◆ **Exercise directions**:
Counting only lines that contain "Telekom", how many are there in the records below? Give the figure alone.
*** Data to process ***
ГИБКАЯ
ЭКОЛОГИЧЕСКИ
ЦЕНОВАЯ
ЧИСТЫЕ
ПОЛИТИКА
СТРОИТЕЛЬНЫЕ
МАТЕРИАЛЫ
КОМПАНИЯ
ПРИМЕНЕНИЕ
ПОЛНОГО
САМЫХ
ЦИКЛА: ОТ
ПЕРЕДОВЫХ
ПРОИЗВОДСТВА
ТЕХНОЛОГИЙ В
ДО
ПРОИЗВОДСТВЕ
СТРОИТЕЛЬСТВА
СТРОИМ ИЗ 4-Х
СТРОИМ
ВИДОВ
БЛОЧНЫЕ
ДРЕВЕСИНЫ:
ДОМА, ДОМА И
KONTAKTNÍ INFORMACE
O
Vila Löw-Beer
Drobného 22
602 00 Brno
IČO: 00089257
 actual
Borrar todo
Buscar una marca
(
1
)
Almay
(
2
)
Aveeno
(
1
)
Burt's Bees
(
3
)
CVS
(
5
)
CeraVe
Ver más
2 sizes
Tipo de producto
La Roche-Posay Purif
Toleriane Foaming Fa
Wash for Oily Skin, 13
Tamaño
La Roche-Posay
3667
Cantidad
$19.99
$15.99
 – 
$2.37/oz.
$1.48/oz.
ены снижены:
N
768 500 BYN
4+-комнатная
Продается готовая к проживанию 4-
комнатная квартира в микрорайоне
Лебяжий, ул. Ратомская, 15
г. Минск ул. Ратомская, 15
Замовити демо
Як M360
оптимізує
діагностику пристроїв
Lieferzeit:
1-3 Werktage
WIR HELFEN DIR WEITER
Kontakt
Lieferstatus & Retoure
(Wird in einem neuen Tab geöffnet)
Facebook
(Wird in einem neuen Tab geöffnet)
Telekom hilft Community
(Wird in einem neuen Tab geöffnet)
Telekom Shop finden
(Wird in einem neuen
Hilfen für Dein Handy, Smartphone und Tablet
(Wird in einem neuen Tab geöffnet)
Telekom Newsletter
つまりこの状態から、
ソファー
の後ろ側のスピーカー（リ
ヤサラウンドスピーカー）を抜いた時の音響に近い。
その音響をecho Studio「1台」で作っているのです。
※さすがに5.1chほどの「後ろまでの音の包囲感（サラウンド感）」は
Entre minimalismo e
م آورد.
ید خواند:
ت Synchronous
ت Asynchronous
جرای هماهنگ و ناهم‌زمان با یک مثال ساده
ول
*** End of Data to process ***
◆ **Answer space**:
3